NETGEAR is aware of a growing number of phone and online scams. To learn how to stay safe click here.
Forum Discussion
Thelis
Dec 24, 2020Aspirant
Signal occasionally down for seconds
Hi, No issues with the speed, but sometimes the signal is off for one or a few seconds. I don't mind, but the kids doing games with the outside world get kicked out due to the signal being down f...
Thelis
Dec 24, 2020Aspirant
Hi,
some answers:
Firmware version V2.5.2.4
2 satellites, signal loss was/is on Satellite 2, we changed the satellites and it happened on Satellite 1 and 2 for a short moment.
No wired divices direct on RBR50, 4 wired devices on Satellite 1and 2 wired devices on Satellite 2. WiFi on on all satellites.
Backhaul connection is 'good' according to web application (Orbilogin etc.). Not watched during signal loss, but the "missing seconds" is maybe to short to be detected.
The very short signal loss is persistent, even after multiple factory resets.
CrimpOn
Dec 24, 2020Guru - Experienced User
Thelis wrote:No wired divices direct on RBR50, 4 wired devices on Satellite 1and 2 wired devices on Satellite 2. WiFi on on all satellites.
Depending on the devices, this may lend itself to troubleshooting. One of the common techniques for investigating an internet link is to perform constant ICMP Echo requests ('ping') between devices on both sides of the link. This requires something on one side of the link to generate ICMP request, something on the other end to respond, and a way to record the results.
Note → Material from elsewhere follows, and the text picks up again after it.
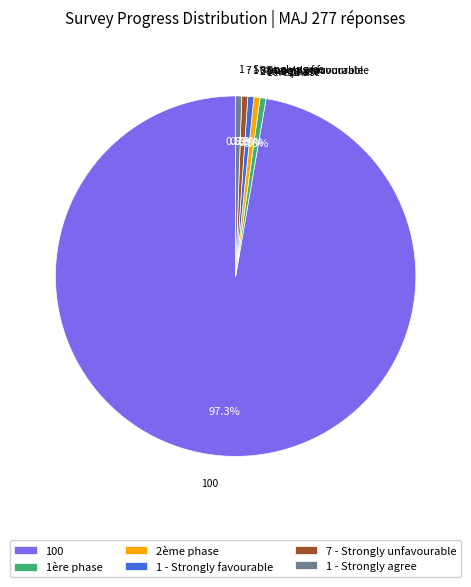

What portion of the pie excludes 2ème phase?

99.5%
My favorite tool is "hrping" for Windows (https://www.cfos.de/en/ping/ping.htm) Across the link between my Orbi router and satellite, typical ping times are milliseconds. If the link indeed "goes down", there would be a ping response lasting thousands of milliseconds. hrping allows the user to specify how many pings, how long between pings, and how to record the results to a file.
The Orbi router includes the ping command and Orbi satellites respond to it, so one method would be to telnet into the Orbi router and start a ping on the satellite. The "downside" of this method is that results will scroll up and off the screen so someone would have to shout out "net is down" and someone would have to "control C" the ping command to freeze the latest results on the screen. (Not exactly user friendly, which is why I start hrping running on my desktop or laptop and go about doing other things.)
There are other tools which will ping several devices at the same time (PingPlotter5 is one). That could record responses from satellite to router, to ISP gateway, to DNS server, etc.